I am trying to get some insight of why my CUDA kernel has a relatively low performance and I am hoping to get some answers with the NVIDIA profiler.
My CUDA program is a 'boiled down' version of a larger application, isolating and exercising the kernel in question. The program launches the kernel several times in order to measure it's execution time as a mean over multiple launches. After the timing loop a memory copy from device to host is issued to make sure all kernel calls have finished. The program is written in CUDA C++.
This is how I built the program:
main.o: main.cu
nvcc -res-usage -arch=sm_61 -c $<
main: main.o stopwatch.o
g++ -o $@ $^ -lcudart -L/usr/local/cuda-11.0/lib64
This test was done on a PC with Intel CPU and an NVIDIA GeForce GTX 1070. The OS is Ubuntu 20.04 with a freshly installed CUDA 11 from the NVIDIA website along with driver 450.51.06:
nvidia-smi:
+-----------------------------------------------------------------------------+
| NVIDIA-SMI 450.51.06 Driver Version: 450.51.06 CUDA Version: 11.0 |
|-------------------------------+----------------------+----------------------+
| GPU Name Persistence-M| Bus-Id Disp.A | Volatile Uncorr. ECC |
| Fan Temp Perf Pwr:Usage/Cap| Memory-Usage | GPU-Util Compute M. |
| | | MIG M. |
|===============================+======================+======================|
| 0 GeForce GTX 1070 On | 00000000:01:00.0 On | N/A |
| 28% 38C P8 8W / 151W | 317MiB / 8111MiB | 3% Default |
| | | N/A |
+-------------------------------+----------------------+----------------------+
The following command was used to generate the profiling file:
sudo /usr/local/cuda-11.0/bin/nvprof -o main.nvvp --profile-from-start off ./main
I also tried with profiling from start but it leads to the same issue below.
The following command was used to launch the visual profiler:
nvvp -vm /usr/lib/jvm/java-8-openjdk-amd64/jre/bin/java main.nvvp
The Visual profiler walks me through several steps and when it comes to "Perform Kernel Analysis" the program tells me:
Insufficient kernel bounds data. The data needed to calculate compute, memory, and latency bounds for the kernel could not be collected
Is this sort of detailed profiling not available on my GPU? (maybe because it's a gamer card)
nvprof
by default will capture only a small amount of information in the output file it generates.

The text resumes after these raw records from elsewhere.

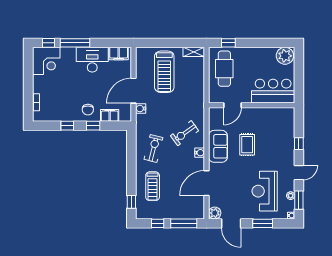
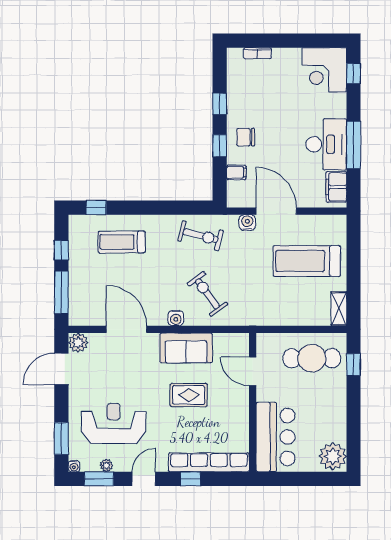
window: (75, 43) -> (354, 145), moved
filing cabinet: (110, 115) -> (236, 172), width x0.50
row of seats: (289, 132) -> (209, 462), added
exercise bike: (154, 148) -> (201, 236), moved
door: (299, 173) -> (144, 479), swing flipped
window: (263, 223) -> (61, 439), moved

This is enough to generate an application timeline, when the output file is imported into nvvp
, but not enough information to enable all of the different capabilities of nvvp
.
According to the documentation, the --analysis-metrics
switch for nvprof
is recommended for this type of use.
--analysis-metrics
is referred to about 6 different times in the profiler documentation, so you may simply want to search on it to see all of the references or recommendations for its use.
Note that --analysis-metrics
can capture a large amount of information. For a large, complex application, it may substantially increase the times the profilers spend processing data. Therefore if you know specifically which data you are looking for, you may wish to specify specific metrics instead. Without --analysis-metrics
, however, various nvvp
analysis tools may not work correctly when you import the file.